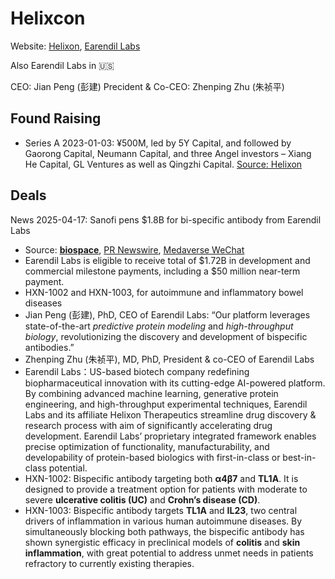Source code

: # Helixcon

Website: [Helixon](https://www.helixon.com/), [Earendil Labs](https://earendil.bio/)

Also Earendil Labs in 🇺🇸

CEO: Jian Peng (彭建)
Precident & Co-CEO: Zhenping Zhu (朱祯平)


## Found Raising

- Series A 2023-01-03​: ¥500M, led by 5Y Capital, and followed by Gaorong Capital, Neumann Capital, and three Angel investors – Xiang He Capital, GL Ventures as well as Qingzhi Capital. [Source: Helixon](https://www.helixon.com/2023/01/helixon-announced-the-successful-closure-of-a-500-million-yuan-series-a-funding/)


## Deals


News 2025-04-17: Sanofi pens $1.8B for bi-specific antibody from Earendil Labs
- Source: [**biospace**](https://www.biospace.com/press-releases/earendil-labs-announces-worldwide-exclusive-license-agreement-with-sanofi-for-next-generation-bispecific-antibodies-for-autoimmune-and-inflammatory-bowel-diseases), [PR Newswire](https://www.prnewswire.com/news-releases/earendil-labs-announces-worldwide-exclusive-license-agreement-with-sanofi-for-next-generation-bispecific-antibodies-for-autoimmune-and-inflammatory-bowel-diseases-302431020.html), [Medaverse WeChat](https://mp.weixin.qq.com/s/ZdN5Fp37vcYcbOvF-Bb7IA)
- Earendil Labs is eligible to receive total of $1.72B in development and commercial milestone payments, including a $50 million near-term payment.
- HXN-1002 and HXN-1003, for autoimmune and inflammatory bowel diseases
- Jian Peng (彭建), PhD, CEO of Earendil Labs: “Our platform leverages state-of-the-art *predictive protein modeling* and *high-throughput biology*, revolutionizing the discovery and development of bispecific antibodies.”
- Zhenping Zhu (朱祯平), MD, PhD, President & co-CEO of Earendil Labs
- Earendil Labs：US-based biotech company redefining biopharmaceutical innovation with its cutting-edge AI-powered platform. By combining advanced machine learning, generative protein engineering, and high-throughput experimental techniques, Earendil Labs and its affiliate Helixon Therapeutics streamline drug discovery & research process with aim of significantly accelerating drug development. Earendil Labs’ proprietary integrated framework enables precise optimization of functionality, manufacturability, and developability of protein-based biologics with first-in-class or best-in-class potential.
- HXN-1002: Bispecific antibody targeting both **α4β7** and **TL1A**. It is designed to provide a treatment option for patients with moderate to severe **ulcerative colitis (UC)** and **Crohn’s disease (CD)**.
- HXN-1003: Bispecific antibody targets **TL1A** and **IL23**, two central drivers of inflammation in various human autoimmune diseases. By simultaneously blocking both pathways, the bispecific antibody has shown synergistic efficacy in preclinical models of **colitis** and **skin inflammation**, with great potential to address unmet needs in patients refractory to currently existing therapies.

ABOUT THIS TASK -
Above are the entries. Quote exactly the lines from the one bearing "- HXN-1002 and" through the one bearing "- Zhenping Zhu".

EXERCISE OUTPUT -
- HXN-1002 and HXN-1003, for autoimmune and inflammatory bowel diseases
- Jian Peng (彭建), PhD, CEO of Earendil Labs: “Our platform leverages state-of-the-art *predictive protein modeling* and *high-throughput biology*, revolutionizing the discovery and development of bispecific antibodies.”
- Zhenping Zhu (朱祯平), MD, PhD, President & co-CEO of Earendil Labs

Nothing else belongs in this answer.